Concept: LLMs

A conversational agent is powered by a Large Language Model (LLM). However, different LLM providers (like OpenAI, Google, Anthropic) have different APIs and response formats. To handle this, CogniCoreAI uses an LLM Abstraction Layer.

This layer decouples the Agent from any specific LLM provider, making the framework highly modular and future-proof.

The BaseLLM Contract

The core of the abstraction is the cognicoreai.llms.BaseLLM abstract base class. This class defines a “contract” that any LLM provider must follow. It requires one essential method:

  • get_completion(messages, tools): This method takes the conversation history and available tools, sends them to the specific LLM API, and returns a standardized response.

The LLMResponse Data Structure

To ensure the Agent receives data in a consistent format, the get_completion method must return an instance of cognicoreai.llms.LLMResponse. This is a simple data class that standardizes the output from any model. It contains:

  • content: The text response from the model.

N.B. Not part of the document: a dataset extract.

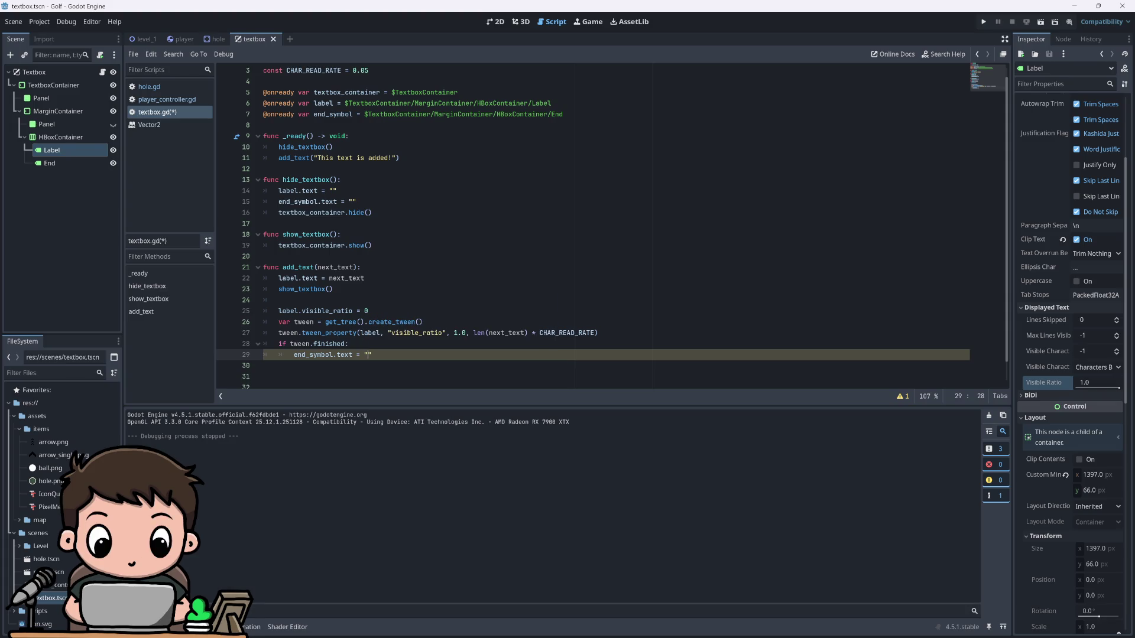
pyautogui.write('d')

  • tool_calls: A list of any tools the model requested to use.

  • raw_response_message: The original, provider-specific response object, which is useful for logging.

Concrete Implementations

CogniCoreAI provides an out-of-the-box implementation for OpenAI models with the cognicoreai.llms.OpenAI_LLM class.

from cognicoreai.llms import BaseLLM, LLMResponse, OpenAI_LLM

# This class fulfills the BaseLLM contract.
llm = OpenAI_LLM(model="gpt-4-turbo")

# The Agent doesn't care that it's an OpenAI_LLM; it only knows
# that it's a BaseLLM and has a .get_completion() method.
# agent = Agent(llm=llm, ...)

Adding support for a new LLM provider is as simple as creating a new class that inherits from BaseLLM and implements the get_completion method to call the new provider’s API and format the result as an LLMResponse.